Brian A Baldo, Michael A Rose
British Journal of Anaesthesia 2019 October 22
31653394
Most cases of serotonin toxicity are provoked by therapeutic doses of a combination of two or more serotonergic drugs, defined as drugs affecting the serotonin neurotransmitter system. Common serotonergic drugs include many antidepressants, antipsychotics, and opioid analgesics, particularly fentanyl, tramadol, meperidine (pethidine), and methadone, but rarely morphine and other related phenanthrenes. Symptoms of serotonin toxicity are attributable to an effect on monoaminergic transmission caused by an increased synaptic concentration of serotonin. The serotonin transporter (SERT) maintains low serotonin concentrations and is important for the reuptake of the neurotransmitter into the presynaptic nerve terminals. Some opioids inhibit the reuptake of serotonin by inhibiting SERT, thus increasing the plasma and synaptic cleft serotonin concentrations that activate the serotonin receptors.
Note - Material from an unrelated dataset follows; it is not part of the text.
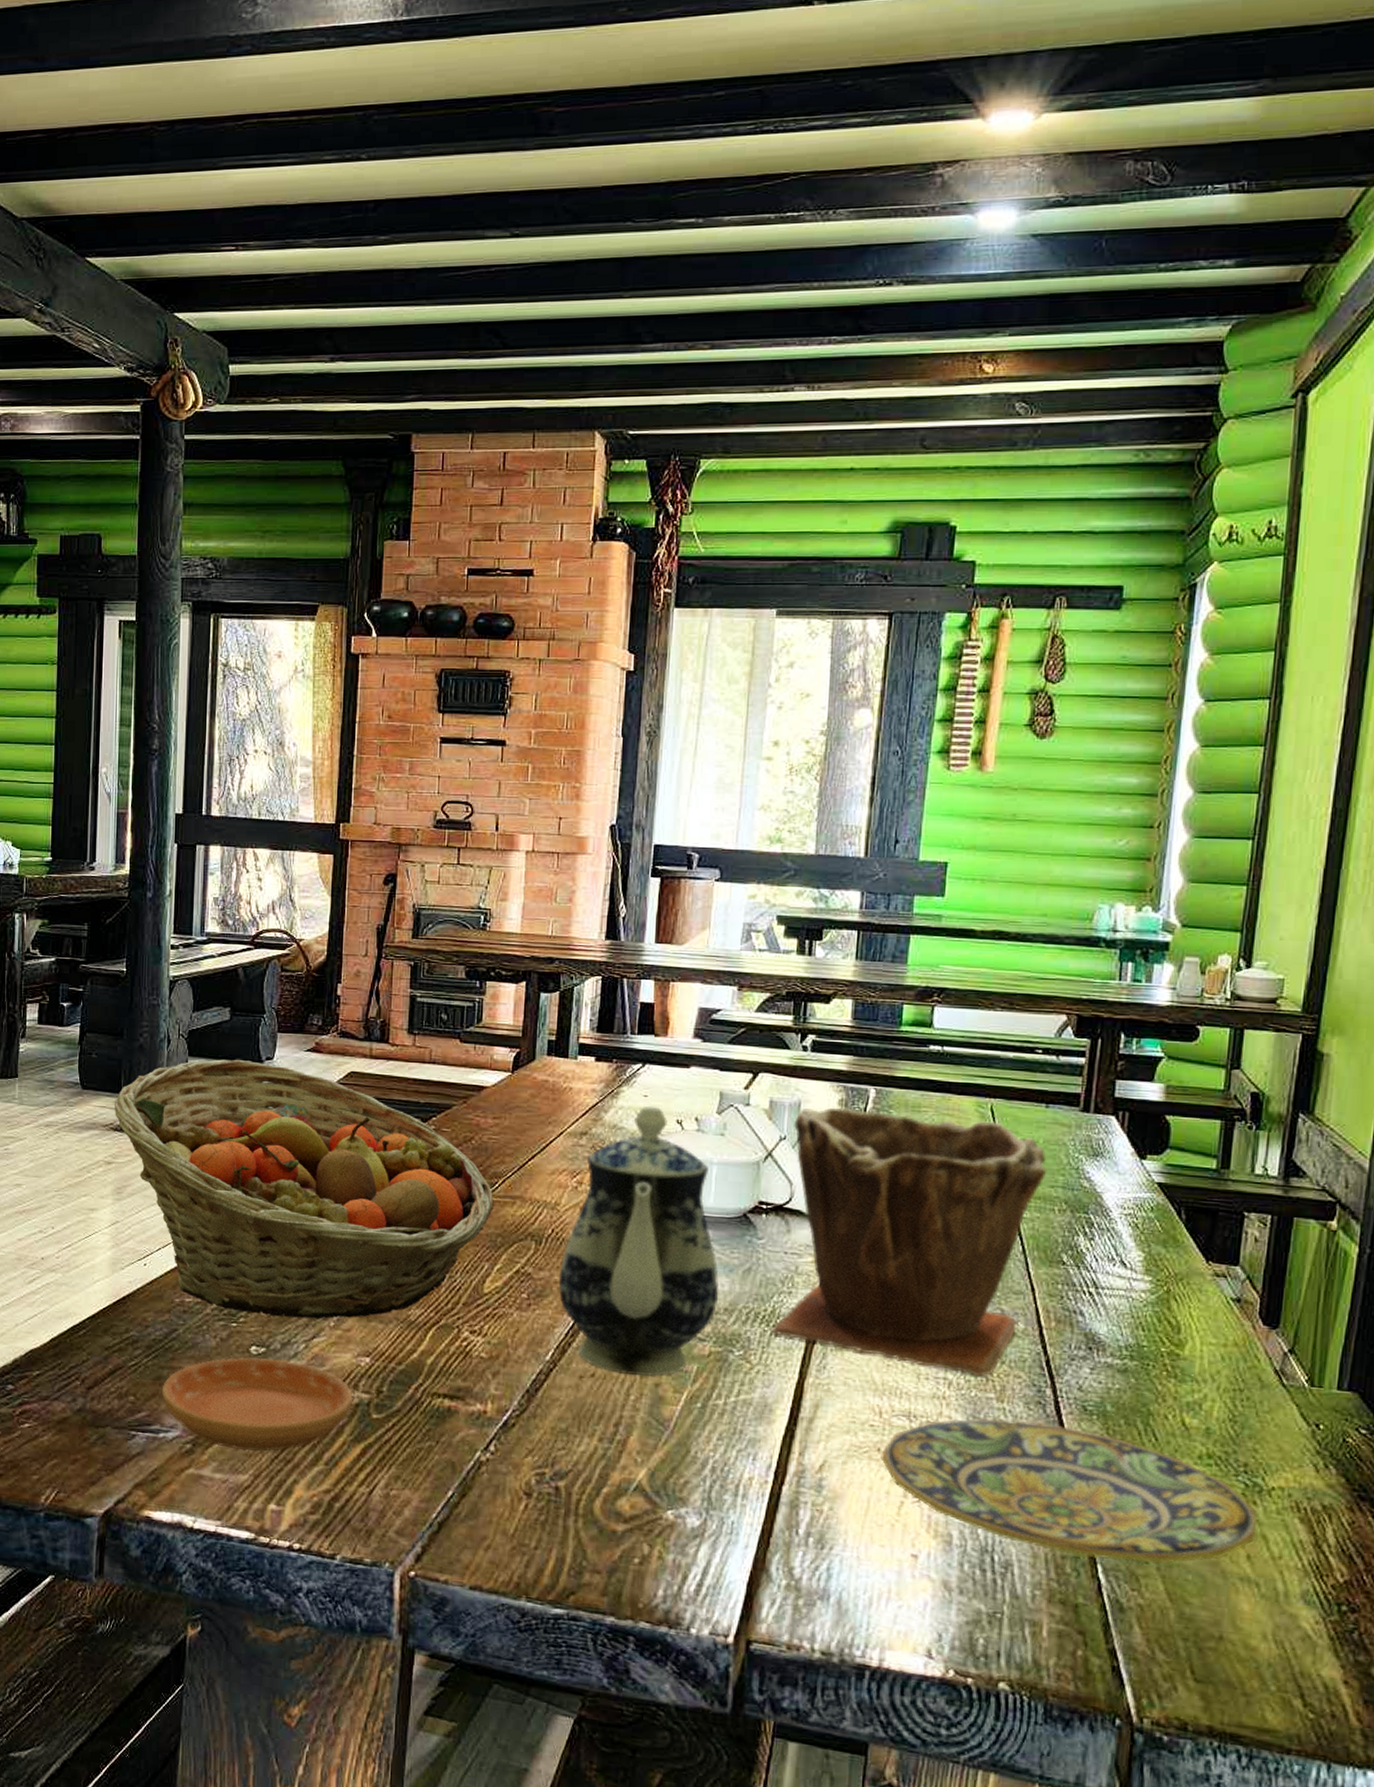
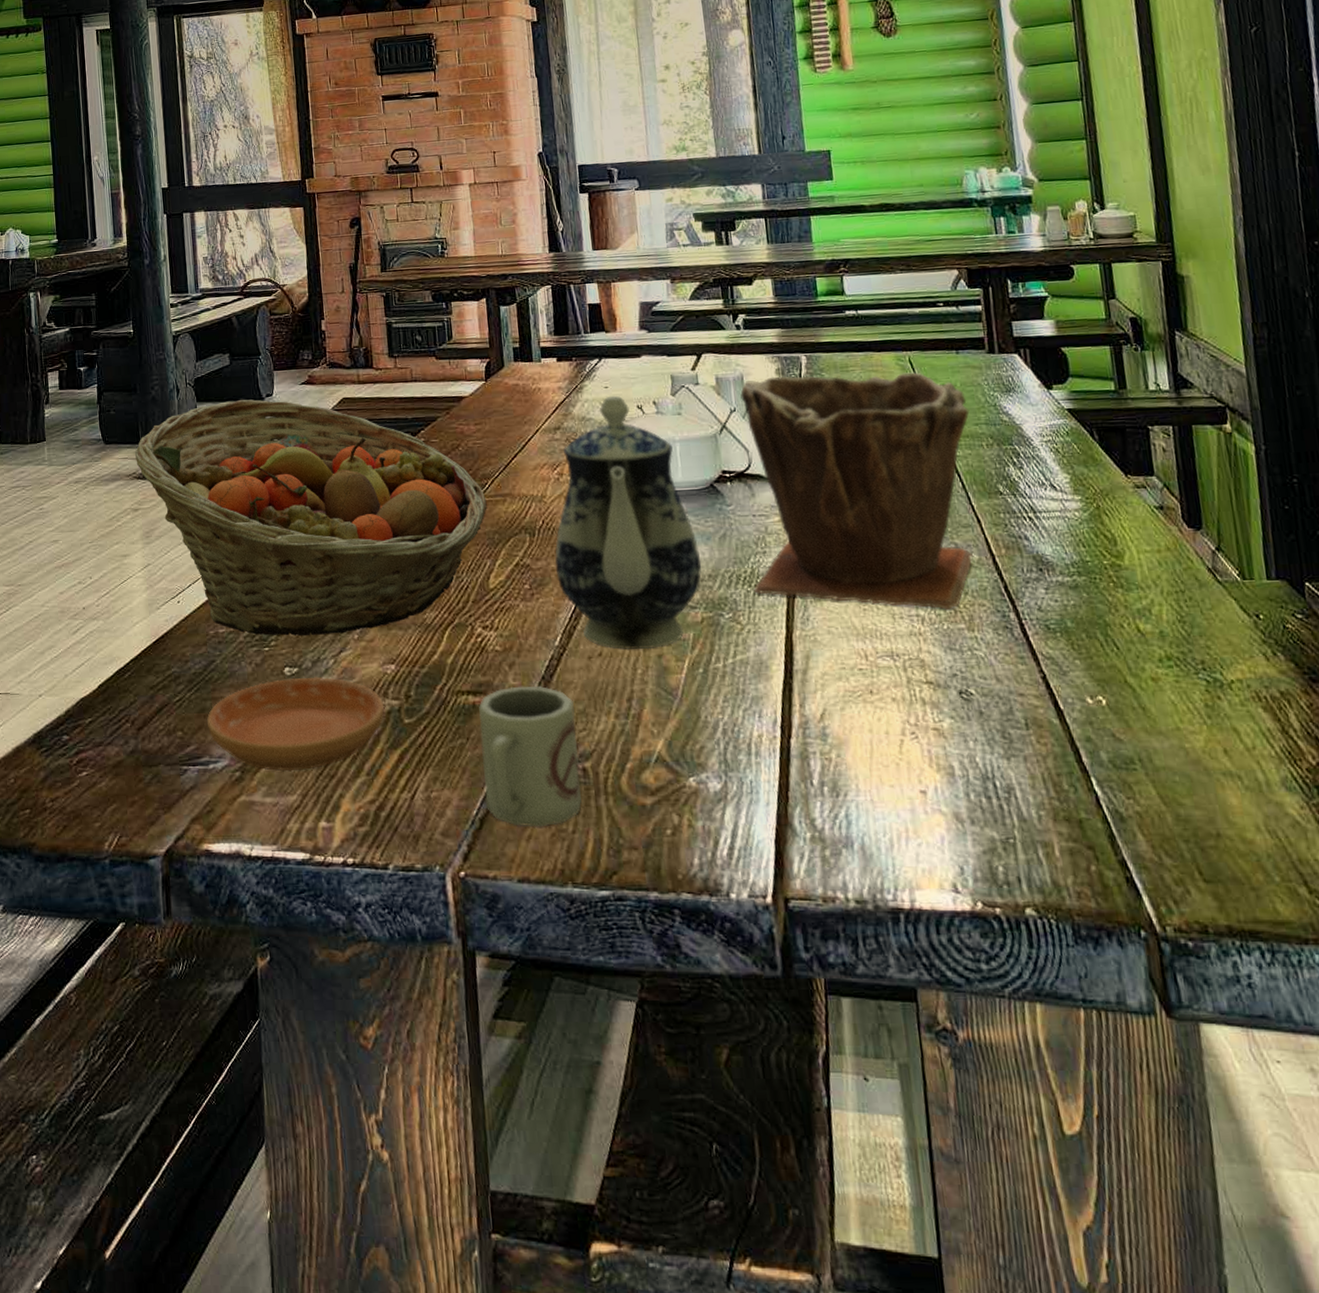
cup: none [447,1395,557,1539] -> present [479,685,582,827]
plate: present [880,1418,1256,1564] -> none [874,646,1227,772]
Opioids that are good inhibitors of SERT (tramadol, dextromethorphan, methadone, and meperidine) are most frequently associated with serotonin toxicity. Tramadol also has a direct serotonin-releasing action. Fentanyl produces an efflux of serotonin, and binds to 5-hydroxytryptamine (5-HT)1A and 5-HT2A receptors, whilst methadone, meperidine, and more weakly tapentadol, bind to 5-HT2A but not 5-HT1A receptors. The perioperative period is a time where opioids and other serotonergic drugs are frequently administered in rapid succession, sometimes to patients with other serotonergic drugs in their system. This makes the perioperative period a relatively risky time for serotonin toxicity to occur. The intraoperative recognition of serotonin toxicity is challenging as it can mimic other serious syndromes, such as malignant hyperthermia, sepsis, thyroid storm, and neuroleptic malignant syndrome. Anaesthetists must maintain a heightened awareness of its possible occurrence and a readiness to engage in early treatment to avoid poor outcomes.